The Refraction Of Light Waves And Laws Of Refraction
In this article, we shall discuss the refraction of the light waves, refraction definition, and the change in the direction of light waves as they travel from one medium to another, for example, from air to glass or vice versa. Additionally, the article will discuss the refraction of light through a rectangular glass block, triangular prism, converging and diverging lenses, and also the dispersion of white light by a triangular glass prism.
At the end of the article, you should be able to:
- Explain how the direction of light changes as it travels from one medium to another.
- Deduce a value of the refractive index of a given material from measurements of angles of incidence and refraction.
- Explain the meanings of critical angle and total internal reflection, stating the conditions under which they occur.
- Establish the relationship between critical angle and refractive index and apply it to the solution of simple problems.
- Trace light rays through a triangular prism and obtain graphically the value of the angle of minimum deviation.
- Obtain the spectrum of white light.
- Trace rays of light through converging and diverging lenses and obtain images due to the rays.
- Derive and use the lens formula to solve simple numerical problems on lenses.
Introduction Definitions: Refraction of Light Waves
When a ray of light travels from one transparent medium to another of different densities, its direction is abruptly changed at the surface separating the two media. This is known as the refraction of the light ray. Thus a light ray appears to bend as it crosses the boundary of two different media.
Refraction is due to the difference in the speed of light in the different media.
Refraction is the bending of a light ray as it crosses the boundary between two media of different densities, thus causing a change in its direction.
The phenomenon of refraction is responsible for the following common observations:
- The bottom of a clear river or pond appears shallower than it really is.
- A rod or spoon appears bent or broken when it is partially immersed in water or any liquid.
- Letters in print seem to be nearer when we place a thick block of glass over them.
Let us consider a ray of light traveling from a medium A to another medium B as it is on the law.
The incident ray PO is the path along which the light travels in the first medium.
The angle of incidence (i) is the angle which the incident ray makes with the normal to the surface at
- The incident ray is refracted as it enters the second medium, and it travels along a path OR. OR is known as the refracted ray. The angle of refraction (r) is the angle between the refracted ray and the normal to the surface at 0.
Observations show that when the light travels from a medium A to a denser medium B, the refracted ray bends towards the normal, and the angle of refraction (r) is, therefore, less than the angle of incidence. Conversely if light travels from a denser to a less dense medium, the refracted ray bends away from the normal and the angle of refraction is more than the angle of incidence.
Refraction Through Rectangular Glass Block
We can study the refraction of light at the air-glass boundary using a rectangular block.
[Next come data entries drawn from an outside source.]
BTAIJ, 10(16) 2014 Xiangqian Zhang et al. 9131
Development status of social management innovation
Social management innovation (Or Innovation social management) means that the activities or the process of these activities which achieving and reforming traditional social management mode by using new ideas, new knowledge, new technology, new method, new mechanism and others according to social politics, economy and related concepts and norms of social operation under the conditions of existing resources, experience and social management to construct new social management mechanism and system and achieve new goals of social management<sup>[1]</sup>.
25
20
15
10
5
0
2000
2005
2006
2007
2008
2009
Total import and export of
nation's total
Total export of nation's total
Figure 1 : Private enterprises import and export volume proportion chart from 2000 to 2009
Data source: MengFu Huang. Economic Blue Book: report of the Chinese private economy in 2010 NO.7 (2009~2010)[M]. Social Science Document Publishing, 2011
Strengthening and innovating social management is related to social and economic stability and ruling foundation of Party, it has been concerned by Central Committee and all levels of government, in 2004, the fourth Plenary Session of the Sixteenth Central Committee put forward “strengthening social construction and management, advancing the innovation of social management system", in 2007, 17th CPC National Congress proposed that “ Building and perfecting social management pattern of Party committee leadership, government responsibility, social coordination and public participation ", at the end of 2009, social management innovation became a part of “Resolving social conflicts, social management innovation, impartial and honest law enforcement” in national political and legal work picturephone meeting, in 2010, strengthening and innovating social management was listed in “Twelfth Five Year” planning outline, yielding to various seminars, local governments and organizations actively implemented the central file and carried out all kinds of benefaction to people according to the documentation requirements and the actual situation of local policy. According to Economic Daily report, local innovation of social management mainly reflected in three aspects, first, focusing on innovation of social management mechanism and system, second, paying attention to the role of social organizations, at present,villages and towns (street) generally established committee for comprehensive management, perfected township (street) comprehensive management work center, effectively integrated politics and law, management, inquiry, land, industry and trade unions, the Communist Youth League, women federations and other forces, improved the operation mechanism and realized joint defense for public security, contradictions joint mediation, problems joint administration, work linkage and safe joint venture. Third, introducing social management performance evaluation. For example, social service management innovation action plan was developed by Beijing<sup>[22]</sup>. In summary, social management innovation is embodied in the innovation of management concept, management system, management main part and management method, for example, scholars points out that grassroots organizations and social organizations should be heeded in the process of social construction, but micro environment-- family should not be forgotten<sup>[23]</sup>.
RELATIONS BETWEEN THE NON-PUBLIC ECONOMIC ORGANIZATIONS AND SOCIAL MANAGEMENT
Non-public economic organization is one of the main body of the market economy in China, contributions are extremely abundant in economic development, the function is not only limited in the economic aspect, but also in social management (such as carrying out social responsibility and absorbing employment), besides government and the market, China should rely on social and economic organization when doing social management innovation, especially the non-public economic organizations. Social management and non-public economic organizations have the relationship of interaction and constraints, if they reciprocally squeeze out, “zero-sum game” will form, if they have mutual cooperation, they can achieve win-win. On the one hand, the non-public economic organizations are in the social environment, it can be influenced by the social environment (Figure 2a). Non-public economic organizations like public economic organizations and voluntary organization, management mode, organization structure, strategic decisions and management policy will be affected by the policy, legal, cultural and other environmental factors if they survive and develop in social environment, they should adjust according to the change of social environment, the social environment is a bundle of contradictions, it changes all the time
A thick rectangular glass block, ABCD, is placed horizontally on a thick sheet of paper and the outline of the glass block is drawn with a pencil. A light ray from a ray-box is shone onto the glass surface AB along a line PO inclined at an acute angle to the normal ON. The ray is refracted in the glass slab and emerges from the side CD, along a line RS. The glass block is then removed and the line OR representing the path of the light ray in the glass is drawn. The line RS is found to be parallel to the line PO.
PO is known as the incident ray OR is the refracted ray and RS is the emergent ray. The angle (i) between the incident ray and the normal at O is the angle of incidence. The angle (r) between the refracted ray OR and the normal at O is the angle of refraction. The angle (e) between the emergent ray RS and the normal at R is the angle of emergence.
If the incident ray is along the normal NO, that is, at an angle of 90° to the side AB, (i = 0) it passes straight through the glass emerging on the face CD without change of direction.
Laws of Refraction
There are two laws governing the refraction of light.
- The incident ray, the refracted ray, and the normal at the point of incidence all lie on the same plane.
- The ratio of the sine of the angle of incidence to the sine of the angle of refraction is a constant for a given pair of media
The second law of refraction is known as Snell’s law:
Sin i /sin r = n, a constant for a given pair of media.
The constant n, is known as the refractive index of the second medium with respect to the first medium. It is a number that gives a measure of refraction or bending of light as it travels from one medium to another. If the light is traveling from air to glass, the refractive index of glass is given by
ang = sine of the angle of incidence in air/sine of the angle of refraction in glass
If light travels from glass to air then the refractive index gna is given by
gna = sine of the angle of incidence in glass/sine of the angle of refraction in air
From the principle of the reversibility of light we have that:
ang = 1/gna
Since refraction is due to the change in the speed of light as it travels from one medium to another, the refractive index is also given by;
ang = Speed of light in the air (vacuum)/speed of light in the glass.
To Verify Snell’s Law of refraction
We can verify Snell’s law using a rectangular glass block. The block is placed on a sheet of paper and its outline is marked by a pencil. Lines such as PO are drawn making angles of 30°, 40°, 50°, 60°, and 70° with the normal ON. A single ray of light from a ray box is directed along PO and the emergent ray ST is marked with a pencil.